Preparing for an SSDI hearing
The guidance below applies to any SSDI hearing, not specifically to Judge Allen's bench. Judge-specific preparation guidance requires a corpus of public Appeals Council decisions involving each judge, which we haven't built yet.
- Bring a clean treating-physician record. Longitudinal primary-care or specialist notes spanning the disability period, with consistent symptom documentation, are typically the strongest evidence at hearing. A single month's records usually aren't enough.
- Don't rely on consultative exams alone. If your medical evidence is built primarily around a one-time CE finding, expect detailed questioning. Supplement with treating-source statements where possible.
- Prepare for daily-activity questions. Have honest, specific answers about a typical day. Answers that conflict with the medical record (in either direction) tend to hurt credibility.

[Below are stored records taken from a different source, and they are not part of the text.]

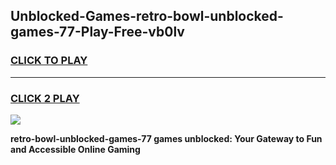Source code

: 
## Unblocked-Games-retro-bowl-unblocked-games-77-Play-Free-vb0lv
<h3>
<a href="https://premium76.site?title=retro-bowl-unblocked-games-77&ref=23A">CLICK TO PLAY</a></h3>
<hr>

<h3>
<a href="https://premium76.site?title=retro-bowl-unblocked-games-77&ref=23A">CLICK 2 PLAY</a>
  
</h3>

<a href="https://premium76.site?title=retro-bowl-unblocked-games-77&ref=23A"><img src="https://clearcache.store/games.png"></a>


**retro-bowl-unblocked-games-77 games unblocked: Your Gateway to Fun and Accessible Online Gaming**
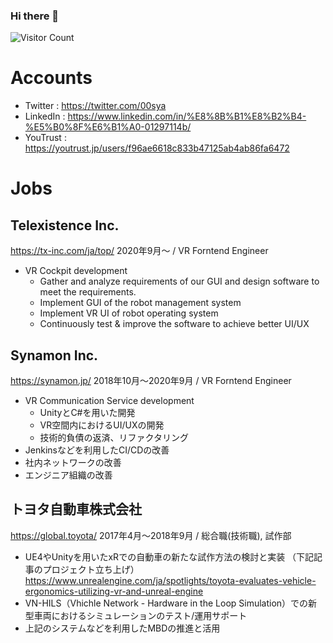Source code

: ### Hi there 🌱

![Visitor Count](https://profile-counter.glitch.me/DBKKH/count.svg)

# Accounts
- Twitter : https://twitter.com/00sya
- LinkedIn : https://www.linkedin.com/in/%E8%8B%B1%E8%B2%B4-%E5%B0%8F%E6%B1%A0-01297114b/
- YouTrust : https://youtrust.jp/users/f96ae6618c833b47125ab4ab86fa6472

# Jobs

## Telexistence Inc.
https://tx-inc.com/ja/top/
2020年9月〜 / VR Forntend Engineer
- VR Cockpit development
  - Gather and analyze requirements of our GUI and design software to meet the requirements.
  - Implement GUI of the robot management system
  - Implement VR UI of robot operating system
  - Continuously test & improve the software to achieve better UI/UX 


## Synamon Inc.
https://synamon.jp/
2018年10月〜2020年9月 / VR Forntend Engineer

- VR Communication Service development
  - UnityとC#を用いた開発
  - VR空間内におけるUI/UXの開発
  - 技術的負債の返済、リファクタリング
-  Jenkinsなどを利用したCI/CDの改善
- 社内ネットワークの改善
- エンジニア組織の改善


## トヨタ自動車株式会社
https://global.toyota/
2017年4月〜2018年9月 / 総合職(技術職), 試作部

- UE4やUnityを用いたxRでの自動車の新たな試作方法の検討と実装
（下記記事のプロジェクト立ち上げ）
https://www.unrealengine.com/ja/spotlights/toyota-evaluates-vehicle-ergonomics-utilizing-vr-and-unreal-engine
- VN-HILS（Vhichle Network - Hardware in the Loop Simulation）での新型車両におけるシミュレーションのテスト/運用サポート
- 上記のシステムなどを利用したMBDの推進と活用

<!--
**DBKKH/DBKKH** is a ✨ _special_ ✨ repository because its `README.md` (this file) appears on your GitHub profile.

reference of counter:https://crieit.net/posts/GitHub-README

Here are some ideas to get you started:

- 🔭 I’m currently working on ...
- 🌱 I’m currently learning ...
- 👯 I’m looking to collaborate on ...
- 🤔 I’m looking for help with ...
- 💬 Ask me about ...
- 📫 How to reach me: ...
- 😄 Pronouns: ...
- ⚡ Fun fact: ...
-->
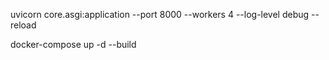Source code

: uvicorn core.asgi:application --port 8000 --workers 4 --log-level debug --reload

docker-compose up -d --build  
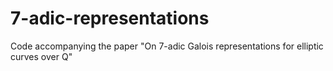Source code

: # 7-adic-representations
Code accompanying the paper "On 7-adic Galois representations for elliptic curves over Q"
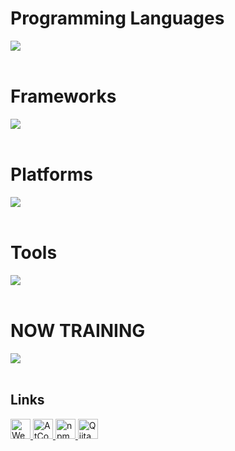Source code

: # Programming Languages 
<img src="https://skillicons.dev/icons?i=python,html,css,js,typescript,r" /> <br /><br />

# Frameworks 
<img src="https://skillicons.dev/icons?i=react,next,django" /> <br /><br />

# Platforms 

<img src="https://skillicons.dev/icons?i=supabase,aws,cloudflare,github,vercel" /> <br /><br />

# Tools 
<img src="https://skillicons.dev/icons?i=sqlite,tailwind,vite,latex,nginx" /> <br /><br />


  
# NOW TRAINING

<img src="https://skillicons.dev/icons?i=docker,vue,php" /> <br /><br />


## Links
<p>
  <a href="https://singbirds.net">
    <img src="https://skillicons.dev/icons?i=wordpress" height="32" alt="Website"/>
  </a>
  <a href="https://atcoder.jp/users/Pitta">
    <img src="https://skillicons.dev/icons?i=code" height="32" alt="AtCoder"/>
  </a>
  <a href="https://www.npmjs.com/settings/fairy-pitta/packages">
    <img src="https://skillicons.dev/icons?i=npm" height="32" alt="npm"/>
  </a>
  <a href="https://qiita.com/Pitta">
    <img src="https://skillicons.dev/icons?i=markdown" height="32" alt="Qiita"/>
  </a>
</p>
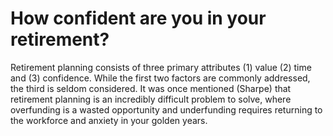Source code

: # How confident are you in your retirement?

Retirement planning consists of three primary attributes (1) value (2) time and (3) confidence. While the first two factors are commonly addressed, the third is seldom considered. It was once mentioned (Sharpe) that retirement planning is an incredibly difficult problem to solve, where overfunding is a wasted opportunity and underfunding requires returning to the workforce and anxiety in your golden years. 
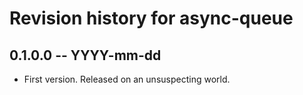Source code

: # Revision history for async-queue

## 0.1.0.0 -- YYYY-mm-dd

* First version. Released on an unsuspecting world.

- Expect transferable-skills probing. A vocational expert will usually testify about jobs available to someone with your limitations. Your representative should be prepared to cross-examine.
Hearing with Judge Allen? Free, confidential — see if you qualify for SSDI.
Free Benefits ReviewAbout the San Antonio hearing office
The San Antonio Hearing Office serves a large population in Texas, managing a high volume of disability claims with a team of 6 administrative law judges. The office currently maintains an office-wide approval rate that reflects regional trends in disability adjudication. You can expect a professional environment focused on the thorough review of medical and vocational evidence.
Other judges at this hearing office
The Social Security Administration assigns cases to judges using a workload-balancing algorithm, meaning your assignment is essentially random. Within the San Antonio Hearing Office, lifetime approval rates among the 6 judges range from 39% to 66%. Because of this variance, the judge you draw can influence the procedural flow of your hearing.